Frances Hodgson Burnett is the much loved children’s author of the timeless classics The Secret Garden, A Little Princess and Little Lord Fauntleroy and yet how many people know that before the wrote children’s fiction she was a highly successful author of dozens of adult novels? Not many, I would guess.
I was one of the ignorant until one day I came across an American publication in my local library of a book called The Making of a Marchioness. I took it home with me, sat down to read it, and did not speak to anybody for about half a day until I had finished it.
This book features an unlikely pair of lovers - a dull, prosaic Marquis bored by being pursued by society women, and Miss Emily Fox-Seton, who cannot be described in any way as young or beautiful or even interesting. She is a good hearted, good natured woman, living by her own endeavours and, unmarried at nearly 30, facing a frightening future on her own.
She meets her future husband, the Marquis of Walderhurst, at a weekend house party where she is paying for her keep by organising a function for her hostess. At the same party we meet Lady Agatha Slade, a society beauty, who is in a state of high anxiety and nervousness as she feels that she is failing in her duty by not marrying well and saving the family fortunes. With younger sisters at home she knows her time on the marriage market is limited. Despite the disparity in their positions, Lady Agatha and Emily Fox-Seton become friends, linked together by their terror of a lonely old age. On the surface of it, The Making of a Marchioness is a Cinderella story, but Frances Hodgson Burnett was making her own comment on the very nature of the society in which it is set, in which women were at the mercy of circumstances and were only judged by whether they made a ‘good’ marriage or not.

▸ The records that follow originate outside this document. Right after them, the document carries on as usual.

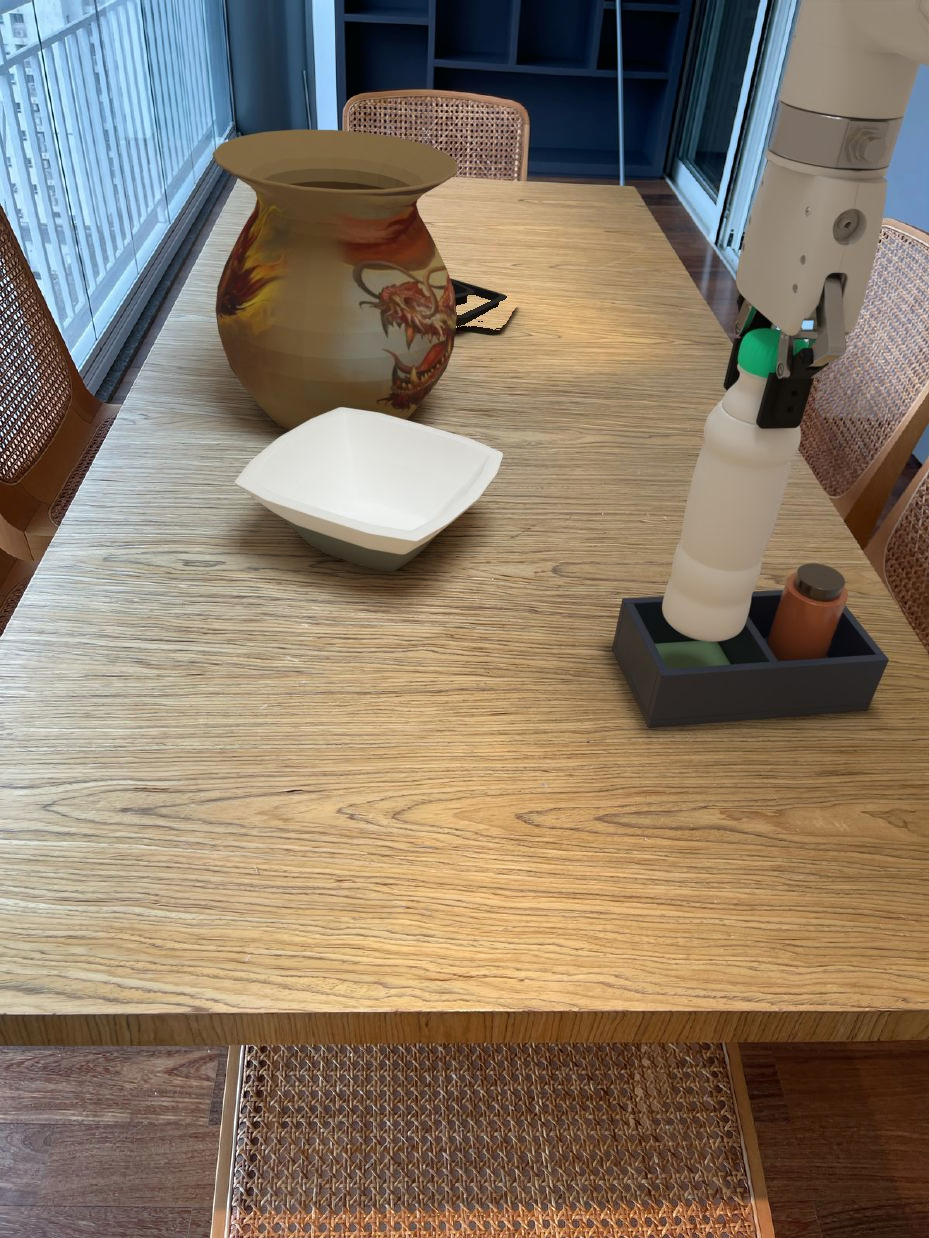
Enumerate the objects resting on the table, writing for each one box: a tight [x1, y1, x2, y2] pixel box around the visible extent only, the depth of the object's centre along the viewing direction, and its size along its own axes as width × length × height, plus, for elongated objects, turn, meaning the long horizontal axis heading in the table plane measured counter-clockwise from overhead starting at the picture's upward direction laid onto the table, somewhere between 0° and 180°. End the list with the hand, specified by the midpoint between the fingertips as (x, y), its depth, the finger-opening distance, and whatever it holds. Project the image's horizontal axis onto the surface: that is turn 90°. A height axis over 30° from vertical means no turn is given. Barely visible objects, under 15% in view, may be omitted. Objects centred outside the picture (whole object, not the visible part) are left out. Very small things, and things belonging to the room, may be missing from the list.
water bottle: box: [662, 328, 809, 642], centre depth 78 cm, size 7×7×25 cm
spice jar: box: [766, 562, 849, 661], centre depth 88 cm, size 5×5×10 cm
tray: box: [450, 277, 507, 336], centre depth 155 cm, size 30×23×5 cm
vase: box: [212, 129, 458, 431], centre depth 120 cm, size 29×29×30 cm
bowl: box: [234, 407, 504, 573], centre depth 102 cm, size 22×23×8 cm
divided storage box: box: [611, 589, 890, 729], centre depth 89 cm, size 11×20×6 cm, turn 100°
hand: (760, 405), depth 73 cm, fingers closed on water bottle, 5 cm apart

This book was reprinted by Persephone books a few years ago and has been one of their best sellers. They went on to publish another by this author, The Shuttle. This tells the story of the influx of American heiresses in English Edwardian society where their money, married to an English title, saved many a historic family from failure. The title can be looked at it two ways: that of a shuttle weaving the threads together between the two countries or, as a modern usage of the word which we are more used to, that of shuttling backwards and forwards across the Atlantic.
This book is writing of a high order, totally absorbing and in its own way, quite daring. Without giving any of the plot away, there is a scene where our heroine has been abducted and FHB makes it clear that a rape is in the offing. Heavy stuff at that time!
Hesperus Press are now reissuing some of Frances Hodgson Burnett's lesser known titles. The Lost Prince and Lady of Quality are two which I have recently read and which I will be reviewing in due course for the quarterly web magazine, Shiny New Books, which I do urge you to check out. Full of wonderful things and I was privileged to have two of my reviews in Issue No 2.
Many of these titles are available for the Kindle or can be downloaded to whatever e-reader you may have. I think I paid something like 75p for download her entire works which really is a bargain and now I have them with me wherever I go. I think she is a simply wonderful writer and so glad that she is being made available again.